13.12.2024
A l’IRIS, indépendance et liberté d’opinions priment
Édito
12 septembre 2014
On me demande souvent quelle est la position de l’IRIS sur telle ou telle situation géopolitique.
Ma réponse est toujours la même : l’IRIS n’a ni avis ni opinion. Les chercheurs de l’institut peuvent en avoir – et ils ne s’en privent pas – mais il n’y a aucune instance délibérative ou hiérarchique qui fixerait une ligne politique de l’IRIS.
On m’interpelle également régulièrement sur les prises de position de tel ou tel chercheur, qui peuvent plaire ou déplaire (lorsque l’on m’en parle c’est plutôt dans le second cas). Là encore la réponse est toujours la même : voyez directement avec la personne, cela ne me concerne pas au premier chef.
La liberté d’expression des chercheurs est un principe sacré sur lequel il ne faut accepter aucune dérogation. La seule limite est le respect de la loi et des individus. Les lois sur la diffamation sont assez précises en France pour encadrer l’expression. La conviction forte est incompatible avec l’insulte. L’autre limite, celle-ci non légale, est la crédibilité. Chacun a le droit de s’exprimer à condition d’étayer et non d’asséner ses convictions.
Différents individus ou instances m’ont parfois saisi pour me demander de sanctionner un chercheur qui aurait émis une opinion déplaisante à leurs yeux. Nous sommes dans un pays de liberté et ce type de demande (qui de surcroît est souvent le fait de gens qui ne s’adressent pas directement à l’intéressé) me paraît abracadabrant et relever de systèmes politiques peu recommandables qui devrait appartenir à une époque révolue.
Les chercheurs de l’IRIS ne sont pas recrutés sur la base de leur opinion mais celles de leurs compétences, de leur capacité de travail, de leurs connaissances et de leur talent. Ce qui est exigé d’eux, c’est qu’ils soient capables de répondre à des appels d’offres et de rédiger des études lorsque ces derniers sont gagnés. Vu l’importante activité de formation que l’IRIS a développé, il leur est également demandé d’avoir des qualités pédagogiques dans l’enseignement qu’ils prodiguent. Ensuite, ils s’expriment comme ils le souhaitent.
J’ai trop durement bataillé au cours de mon existence pour conserver ma liberté d’expression pour venir limiter celle des chercheurs avec lesquels je travaille au quotidien. Je considère même que leur liberté protège la mienne. Eux c’est eux, moi c’est moi ; chacun est libre et personne n’est responsable des propos tenus par un autre, toujours bien sûr dans le cadre de la légalité républicaine.

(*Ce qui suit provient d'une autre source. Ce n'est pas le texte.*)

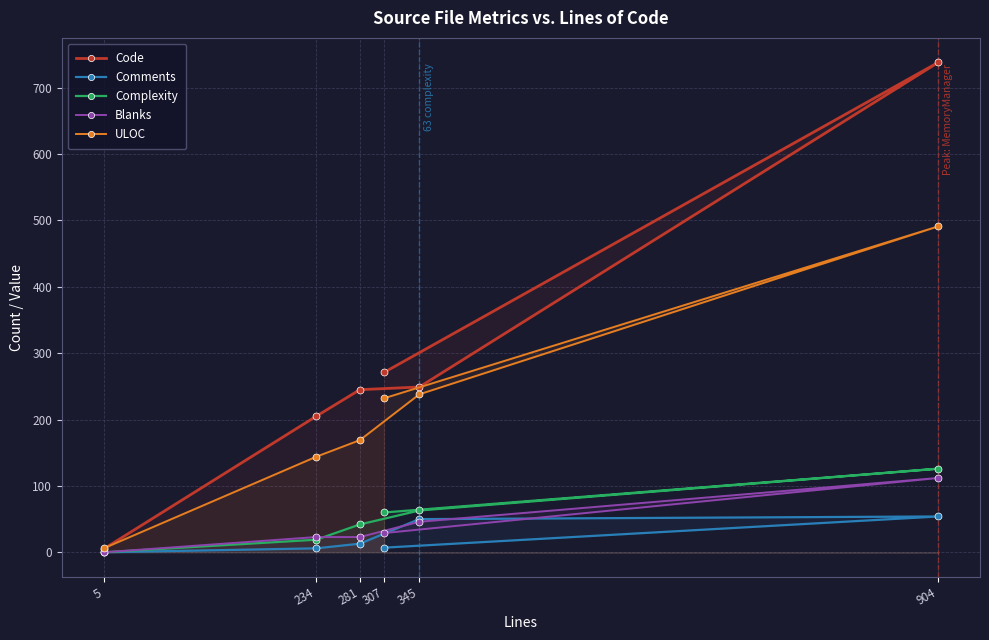

List the labels in order of Complexity value, largest first.

904, 345, 307, 281, 234, 5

Nos débats internes sont parfois vifs de par la diversité de nos opinions. Il est arrivé que le même jour, de façon ironique mais au final réconfortante, des chercheurs de l’IRIS expriment des opinions divergentes dans deux médias différents. Il est arrivé que des chercheurs prennent position contre une opinion d’un des membres du Conseil d’administration de l’IRIS sans que je m’en offusque, même si cela peut être éventuellement délicat.
Les chercheurs ont choisi ce métier principalement pour être libres. Si l’on veut avoir des chercheurs réactifs, innovants, on ne peut pas leur demander d’être enfermés dans un carcan idéologique. Celui qui aurait peur de s’exprimer, qui chercherait en permanence le plus petit dénominateur commun, qui écrirait la peur au ventre de déplaire, ne peut être performant ou bien dans sa peau.
Je suis toujours surpris qu’à notre époque les appels directs, ou indirects, la censure, restent constants y compris venant de personnes qui clament leur attachement à la démocratie mais qui parfois n’acceptent pas qu’on ait une interprétation différente de la leur.